One of our neighbors bought a new 50T in about 1948 and did custom baling. The thing of it is, no one around had a combine so it was straw piles he baled. Pitch as much straw as we wanted bales into the baler. Not me, I was a little too young. Man, you could store a lot of straw in a small area compared to loose straw.

It was also very common to put up a straw shed for the young stock over winter. I helped my uncle cutting willows with his neighbor down in the creek bottoms to build one as the guy didn't have a barn. Then blow the straw onto the shed when threshing grain. Cosy.
 
I have loaded a lot of hay racks behind a 50-T. If you killed it when it was hot it wouldn?t start for one hour so we got a nice break!
 
Would you care to share a little more of your family history. I used your sisters birth year and Mom and Dads year of death, I threw in a couple assumptions and concluded that Dad must have died while still actively farming. So was Mom able to keep the farm? Who farmed it and is it still in the family today? It is none of my business and I ask these questions in a most respectful way.
 
billfromwisconsin;
Thank you for the picture, our farm had a 55 W (I think) we pulled it with an H Farmall. I have a "spec cast" model of it in my collection. Dsmythe
 
My father in law had one, my first experience baling was working behind it. Bought it new in '49. Lots of dust from that open auger and large bales. He converted it from the dolly wheel to a drawbar mount because out fields are crowned and it would jackknife on the downhill turns. Pulled it with the JD A because it was so heavy.
 
What a great picture!
Don't we all wish we had pictures like that from the times of our youth?

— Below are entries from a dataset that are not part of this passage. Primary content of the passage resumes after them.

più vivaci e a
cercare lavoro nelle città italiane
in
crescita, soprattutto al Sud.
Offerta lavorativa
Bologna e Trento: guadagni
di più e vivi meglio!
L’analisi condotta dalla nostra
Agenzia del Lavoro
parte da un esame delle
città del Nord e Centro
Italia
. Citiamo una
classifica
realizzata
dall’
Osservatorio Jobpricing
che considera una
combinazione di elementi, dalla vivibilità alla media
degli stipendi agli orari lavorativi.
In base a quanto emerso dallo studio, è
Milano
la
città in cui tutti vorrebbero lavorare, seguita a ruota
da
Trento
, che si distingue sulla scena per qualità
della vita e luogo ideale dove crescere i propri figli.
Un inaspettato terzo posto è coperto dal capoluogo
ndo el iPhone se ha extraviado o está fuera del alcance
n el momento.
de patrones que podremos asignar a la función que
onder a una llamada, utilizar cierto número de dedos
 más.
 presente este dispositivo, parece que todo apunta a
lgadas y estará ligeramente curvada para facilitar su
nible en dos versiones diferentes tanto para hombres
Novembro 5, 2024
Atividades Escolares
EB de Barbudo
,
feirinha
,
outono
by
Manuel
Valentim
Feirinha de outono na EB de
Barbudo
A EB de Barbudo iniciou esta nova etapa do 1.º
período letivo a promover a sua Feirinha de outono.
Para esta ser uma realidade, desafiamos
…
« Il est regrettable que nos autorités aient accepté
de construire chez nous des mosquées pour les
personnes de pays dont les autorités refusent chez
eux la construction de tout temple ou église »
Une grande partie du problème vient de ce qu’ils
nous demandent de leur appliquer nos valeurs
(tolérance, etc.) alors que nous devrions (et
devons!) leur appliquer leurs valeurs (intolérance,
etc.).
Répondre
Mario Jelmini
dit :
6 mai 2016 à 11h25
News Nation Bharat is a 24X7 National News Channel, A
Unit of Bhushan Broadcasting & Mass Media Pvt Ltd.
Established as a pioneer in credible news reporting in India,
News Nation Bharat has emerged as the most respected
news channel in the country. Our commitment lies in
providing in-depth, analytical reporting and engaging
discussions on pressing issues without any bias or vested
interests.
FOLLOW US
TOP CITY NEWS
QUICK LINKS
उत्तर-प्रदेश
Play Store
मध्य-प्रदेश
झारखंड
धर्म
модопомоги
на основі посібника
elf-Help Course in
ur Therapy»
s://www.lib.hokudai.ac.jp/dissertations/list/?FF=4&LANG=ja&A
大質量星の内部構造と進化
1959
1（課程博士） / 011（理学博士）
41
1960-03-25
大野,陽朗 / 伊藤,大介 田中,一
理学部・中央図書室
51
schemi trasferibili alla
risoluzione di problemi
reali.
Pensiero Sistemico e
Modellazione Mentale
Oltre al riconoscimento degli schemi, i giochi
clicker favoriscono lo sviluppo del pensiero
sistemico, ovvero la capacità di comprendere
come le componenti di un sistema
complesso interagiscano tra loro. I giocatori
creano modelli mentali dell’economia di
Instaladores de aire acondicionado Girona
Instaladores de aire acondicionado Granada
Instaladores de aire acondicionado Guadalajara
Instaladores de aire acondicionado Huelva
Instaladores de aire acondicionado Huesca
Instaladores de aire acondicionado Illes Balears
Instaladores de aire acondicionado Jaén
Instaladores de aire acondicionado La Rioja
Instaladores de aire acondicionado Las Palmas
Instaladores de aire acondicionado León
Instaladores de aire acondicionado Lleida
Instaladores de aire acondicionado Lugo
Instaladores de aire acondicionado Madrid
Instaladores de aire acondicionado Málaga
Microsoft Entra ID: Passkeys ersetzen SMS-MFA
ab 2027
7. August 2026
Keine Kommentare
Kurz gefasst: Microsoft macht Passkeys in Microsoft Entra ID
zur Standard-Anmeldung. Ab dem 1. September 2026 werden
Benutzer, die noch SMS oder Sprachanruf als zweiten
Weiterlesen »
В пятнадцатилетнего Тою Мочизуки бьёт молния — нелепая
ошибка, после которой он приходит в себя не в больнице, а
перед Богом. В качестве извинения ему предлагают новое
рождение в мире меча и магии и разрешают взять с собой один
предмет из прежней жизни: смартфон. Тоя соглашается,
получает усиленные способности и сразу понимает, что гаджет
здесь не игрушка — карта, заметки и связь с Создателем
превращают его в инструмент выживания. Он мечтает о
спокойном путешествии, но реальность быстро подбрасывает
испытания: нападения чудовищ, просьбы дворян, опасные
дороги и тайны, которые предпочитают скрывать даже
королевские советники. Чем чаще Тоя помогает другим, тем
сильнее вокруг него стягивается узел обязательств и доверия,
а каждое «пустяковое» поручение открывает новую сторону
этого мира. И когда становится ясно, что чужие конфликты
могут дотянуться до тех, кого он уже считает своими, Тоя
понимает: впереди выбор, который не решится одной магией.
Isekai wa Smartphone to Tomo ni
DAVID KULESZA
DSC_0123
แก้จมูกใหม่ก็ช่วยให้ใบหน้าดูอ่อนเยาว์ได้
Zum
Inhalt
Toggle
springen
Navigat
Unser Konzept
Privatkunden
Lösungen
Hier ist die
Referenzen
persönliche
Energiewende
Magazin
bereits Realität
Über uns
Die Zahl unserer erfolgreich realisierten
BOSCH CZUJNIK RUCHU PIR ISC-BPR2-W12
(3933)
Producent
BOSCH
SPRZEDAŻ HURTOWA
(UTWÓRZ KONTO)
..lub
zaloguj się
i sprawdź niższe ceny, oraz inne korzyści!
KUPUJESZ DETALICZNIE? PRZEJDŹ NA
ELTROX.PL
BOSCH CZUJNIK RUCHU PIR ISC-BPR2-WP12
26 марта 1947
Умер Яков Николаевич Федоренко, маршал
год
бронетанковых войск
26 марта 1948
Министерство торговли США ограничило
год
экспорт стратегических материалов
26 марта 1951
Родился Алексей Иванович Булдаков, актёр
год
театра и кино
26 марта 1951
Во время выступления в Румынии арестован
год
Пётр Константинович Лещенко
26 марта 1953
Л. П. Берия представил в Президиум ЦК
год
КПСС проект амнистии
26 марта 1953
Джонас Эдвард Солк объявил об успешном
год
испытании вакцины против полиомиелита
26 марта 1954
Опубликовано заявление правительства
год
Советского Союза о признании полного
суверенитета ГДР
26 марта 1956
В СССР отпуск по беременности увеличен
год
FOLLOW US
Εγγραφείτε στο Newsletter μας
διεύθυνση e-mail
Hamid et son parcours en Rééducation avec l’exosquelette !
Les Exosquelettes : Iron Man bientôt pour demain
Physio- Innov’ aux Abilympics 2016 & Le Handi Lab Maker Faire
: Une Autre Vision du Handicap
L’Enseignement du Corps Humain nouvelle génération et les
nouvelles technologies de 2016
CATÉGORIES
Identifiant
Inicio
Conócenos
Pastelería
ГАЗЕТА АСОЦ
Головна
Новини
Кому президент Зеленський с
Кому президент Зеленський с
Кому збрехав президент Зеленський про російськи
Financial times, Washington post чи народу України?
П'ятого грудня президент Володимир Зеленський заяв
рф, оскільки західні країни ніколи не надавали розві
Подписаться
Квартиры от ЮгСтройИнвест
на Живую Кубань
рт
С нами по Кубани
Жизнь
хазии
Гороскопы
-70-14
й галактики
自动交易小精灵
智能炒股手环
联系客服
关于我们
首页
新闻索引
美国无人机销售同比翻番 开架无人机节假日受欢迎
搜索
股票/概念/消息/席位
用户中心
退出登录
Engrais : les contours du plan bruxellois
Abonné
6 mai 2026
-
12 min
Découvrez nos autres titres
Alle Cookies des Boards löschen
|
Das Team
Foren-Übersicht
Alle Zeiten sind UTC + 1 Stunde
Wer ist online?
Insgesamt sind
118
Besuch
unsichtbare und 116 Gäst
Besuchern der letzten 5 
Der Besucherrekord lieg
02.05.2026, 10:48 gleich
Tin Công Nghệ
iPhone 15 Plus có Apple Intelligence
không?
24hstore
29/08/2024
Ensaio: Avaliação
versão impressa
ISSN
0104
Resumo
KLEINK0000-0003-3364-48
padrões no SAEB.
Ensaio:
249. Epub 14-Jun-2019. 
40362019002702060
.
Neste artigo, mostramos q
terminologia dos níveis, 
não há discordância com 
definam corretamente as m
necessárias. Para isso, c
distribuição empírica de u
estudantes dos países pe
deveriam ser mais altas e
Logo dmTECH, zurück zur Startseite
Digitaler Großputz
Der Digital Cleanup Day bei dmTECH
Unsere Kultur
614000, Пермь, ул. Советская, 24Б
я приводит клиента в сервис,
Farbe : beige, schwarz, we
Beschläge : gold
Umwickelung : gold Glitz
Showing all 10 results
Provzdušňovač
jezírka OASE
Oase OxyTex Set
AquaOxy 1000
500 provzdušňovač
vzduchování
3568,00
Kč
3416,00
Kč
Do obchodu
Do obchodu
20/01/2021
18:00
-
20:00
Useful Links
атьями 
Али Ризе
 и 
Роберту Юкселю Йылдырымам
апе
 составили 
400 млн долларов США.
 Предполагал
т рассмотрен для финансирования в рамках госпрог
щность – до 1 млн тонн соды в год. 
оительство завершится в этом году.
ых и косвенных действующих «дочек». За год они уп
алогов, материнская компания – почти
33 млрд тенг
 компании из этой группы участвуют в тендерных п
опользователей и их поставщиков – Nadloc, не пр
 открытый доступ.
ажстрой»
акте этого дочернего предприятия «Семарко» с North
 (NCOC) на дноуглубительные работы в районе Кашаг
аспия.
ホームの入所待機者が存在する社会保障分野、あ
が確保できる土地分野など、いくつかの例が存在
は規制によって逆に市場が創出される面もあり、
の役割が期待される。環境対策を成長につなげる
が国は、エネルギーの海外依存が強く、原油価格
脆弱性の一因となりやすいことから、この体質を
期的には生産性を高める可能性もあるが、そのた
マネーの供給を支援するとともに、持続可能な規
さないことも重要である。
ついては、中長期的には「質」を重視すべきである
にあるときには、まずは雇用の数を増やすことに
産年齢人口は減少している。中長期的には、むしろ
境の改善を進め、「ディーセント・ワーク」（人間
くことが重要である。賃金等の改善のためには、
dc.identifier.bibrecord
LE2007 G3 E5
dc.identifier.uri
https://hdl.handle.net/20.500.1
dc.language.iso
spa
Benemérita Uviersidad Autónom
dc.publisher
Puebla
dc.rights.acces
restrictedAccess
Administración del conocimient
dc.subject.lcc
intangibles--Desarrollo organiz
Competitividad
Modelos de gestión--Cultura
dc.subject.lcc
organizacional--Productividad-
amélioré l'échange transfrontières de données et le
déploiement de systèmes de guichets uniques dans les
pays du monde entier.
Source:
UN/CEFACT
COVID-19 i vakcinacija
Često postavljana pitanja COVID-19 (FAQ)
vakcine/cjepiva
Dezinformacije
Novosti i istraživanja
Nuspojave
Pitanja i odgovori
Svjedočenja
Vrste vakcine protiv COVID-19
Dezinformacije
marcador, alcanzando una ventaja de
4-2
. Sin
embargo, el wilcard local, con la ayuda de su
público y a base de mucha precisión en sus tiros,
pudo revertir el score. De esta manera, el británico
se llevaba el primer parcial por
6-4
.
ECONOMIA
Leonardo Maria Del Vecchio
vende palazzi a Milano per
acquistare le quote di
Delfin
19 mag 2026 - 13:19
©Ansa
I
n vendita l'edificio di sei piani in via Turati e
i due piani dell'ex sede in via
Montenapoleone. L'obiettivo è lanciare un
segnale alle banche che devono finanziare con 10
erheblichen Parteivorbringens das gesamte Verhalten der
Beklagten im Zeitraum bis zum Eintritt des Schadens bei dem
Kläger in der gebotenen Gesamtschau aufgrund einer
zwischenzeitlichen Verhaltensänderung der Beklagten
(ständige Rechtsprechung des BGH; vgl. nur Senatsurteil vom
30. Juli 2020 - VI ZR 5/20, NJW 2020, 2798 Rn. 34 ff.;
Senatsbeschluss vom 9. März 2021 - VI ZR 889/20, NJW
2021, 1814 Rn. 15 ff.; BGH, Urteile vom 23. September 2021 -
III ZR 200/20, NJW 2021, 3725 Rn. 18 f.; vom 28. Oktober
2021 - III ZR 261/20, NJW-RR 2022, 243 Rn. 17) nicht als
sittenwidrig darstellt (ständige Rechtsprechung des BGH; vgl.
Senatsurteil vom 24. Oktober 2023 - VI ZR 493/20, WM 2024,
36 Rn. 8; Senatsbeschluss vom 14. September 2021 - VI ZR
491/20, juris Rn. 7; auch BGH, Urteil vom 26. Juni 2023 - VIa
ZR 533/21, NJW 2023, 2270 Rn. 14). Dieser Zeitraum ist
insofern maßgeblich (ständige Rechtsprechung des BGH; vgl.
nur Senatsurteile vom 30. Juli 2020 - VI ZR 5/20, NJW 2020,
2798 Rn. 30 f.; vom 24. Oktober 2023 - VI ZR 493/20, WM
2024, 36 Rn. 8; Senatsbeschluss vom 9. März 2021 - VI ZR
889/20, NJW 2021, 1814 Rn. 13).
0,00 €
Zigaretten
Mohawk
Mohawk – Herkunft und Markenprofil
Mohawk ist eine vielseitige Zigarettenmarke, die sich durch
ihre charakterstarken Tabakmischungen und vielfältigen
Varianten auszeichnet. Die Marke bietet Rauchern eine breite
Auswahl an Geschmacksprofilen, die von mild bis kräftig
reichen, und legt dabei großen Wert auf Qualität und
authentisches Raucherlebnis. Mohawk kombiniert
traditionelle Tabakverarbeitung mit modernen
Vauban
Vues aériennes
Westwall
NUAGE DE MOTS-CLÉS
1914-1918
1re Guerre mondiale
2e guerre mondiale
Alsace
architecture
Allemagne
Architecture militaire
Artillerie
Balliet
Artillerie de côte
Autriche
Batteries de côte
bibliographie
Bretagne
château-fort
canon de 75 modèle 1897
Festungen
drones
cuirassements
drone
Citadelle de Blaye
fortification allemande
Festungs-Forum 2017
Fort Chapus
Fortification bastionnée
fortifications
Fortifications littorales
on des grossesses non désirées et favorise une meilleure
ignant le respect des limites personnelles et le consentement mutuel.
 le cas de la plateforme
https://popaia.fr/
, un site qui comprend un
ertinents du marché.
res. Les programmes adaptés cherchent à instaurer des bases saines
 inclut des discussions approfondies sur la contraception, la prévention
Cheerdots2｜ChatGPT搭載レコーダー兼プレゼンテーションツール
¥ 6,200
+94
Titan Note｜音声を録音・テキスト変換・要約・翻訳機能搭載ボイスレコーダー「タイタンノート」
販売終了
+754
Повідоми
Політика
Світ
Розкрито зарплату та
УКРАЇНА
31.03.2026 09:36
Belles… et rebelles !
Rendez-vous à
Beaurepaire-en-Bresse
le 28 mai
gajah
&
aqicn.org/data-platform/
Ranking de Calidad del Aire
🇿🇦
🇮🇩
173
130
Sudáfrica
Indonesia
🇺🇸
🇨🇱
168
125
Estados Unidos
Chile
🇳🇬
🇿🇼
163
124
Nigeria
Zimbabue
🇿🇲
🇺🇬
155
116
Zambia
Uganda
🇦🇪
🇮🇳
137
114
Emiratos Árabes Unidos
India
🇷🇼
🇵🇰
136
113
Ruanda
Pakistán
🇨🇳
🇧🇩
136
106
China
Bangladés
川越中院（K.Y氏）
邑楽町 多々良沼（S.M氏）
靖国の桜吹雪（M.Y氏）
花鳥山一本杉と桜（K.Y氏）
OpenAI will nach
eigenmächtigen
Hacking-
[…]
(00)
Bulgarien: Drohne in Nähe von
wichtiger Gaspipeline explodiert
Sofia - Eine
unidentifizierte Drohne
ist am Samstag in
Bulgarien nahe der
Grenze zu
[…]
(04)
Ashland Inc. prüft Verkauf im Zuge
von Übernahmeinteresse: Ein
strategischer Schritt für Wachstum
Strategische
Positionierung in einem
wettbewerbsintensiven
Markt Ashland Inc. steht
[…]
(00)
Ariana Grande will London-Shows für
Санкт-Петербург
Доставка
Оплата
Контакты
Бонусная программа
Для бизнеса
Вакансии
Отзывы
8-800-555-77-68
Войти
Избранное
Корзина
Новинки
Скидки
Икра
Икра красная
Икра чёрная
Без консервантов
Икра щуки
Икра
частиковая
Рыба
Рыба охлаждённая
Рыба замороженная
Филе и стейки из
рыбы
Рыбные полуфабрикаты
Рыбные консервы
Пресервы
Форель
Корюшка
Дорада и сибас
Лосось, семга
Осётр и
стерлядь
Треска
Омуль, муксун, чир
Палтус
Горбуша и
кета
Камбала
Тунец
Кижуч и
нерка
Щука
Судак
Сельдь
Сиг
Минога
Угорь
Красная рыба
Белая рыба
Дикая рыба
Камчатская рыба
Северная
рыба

The first farmer in my area to have a baler had one of those....I think that engine was the same as the one in a cub.
He pulled his with an Allis WC but could never have pulled the wagon behind it in these here hills.
 
WOW. My Dad and Uncle bought the same baler,along with an 8n Ford in 1948 too! They borrowed a Farmall M for a while to pull it. But one day they tried the 8n and used it until they got a Jubilee in 1953. Then in 1956, the year I was born, they bought 1955 300u, which is my earliest memory pulling it. We never had a pic of the 8n pulling it. and they never pulled a wagon-too many hills. On the road they would follow with a Model A p/u with a wooden bumper and use it to push against the bale chute up hills,when doing custom work. Mark.
 
A neighbor had a 55 W and it had a engine like is in a Farmall A an OHV engine. We laughed at him because of all the trouble he had with that thing . But here we were stuck with a 116 W JD side winder. Just as big a laugh when going up hill it would tip over backwards. It had a pipe by the right wheel to stop it from going all the way over backwards. Would have made a circus wagon. . Old Scovy
 
Boy does that bring memories of working Grandpa's Farm in the Western Maine mountains, with a 50T and 350 utility back in the 60's. Spent every summer up there cutting raking bailing and maintaining the equipment. Remember the plastic twine they came out with then could never get the knotters to tie it properly. Had to sit on twine cans and tie bales by hand when the knotters misted Beautiful farm overlooking a very large lake, some fields had frontage right on the lake. After long day Haying run down the hill and jump in the lake. Boy did that feel good.
 
Sure I will share. Yes Dad did pass away while still farming. The next year it got rented to my sister boyfriend, a neighbor who wanted to farm. Another neighbor rented it after that, then he bought the majority of workland about 5 years latter. Mom kept the buildings and house, she had them until a couple years before her death, the nursing home got all the money. Our family originally bought the farm in 1885 and sold it in 2008. 123 years in the family.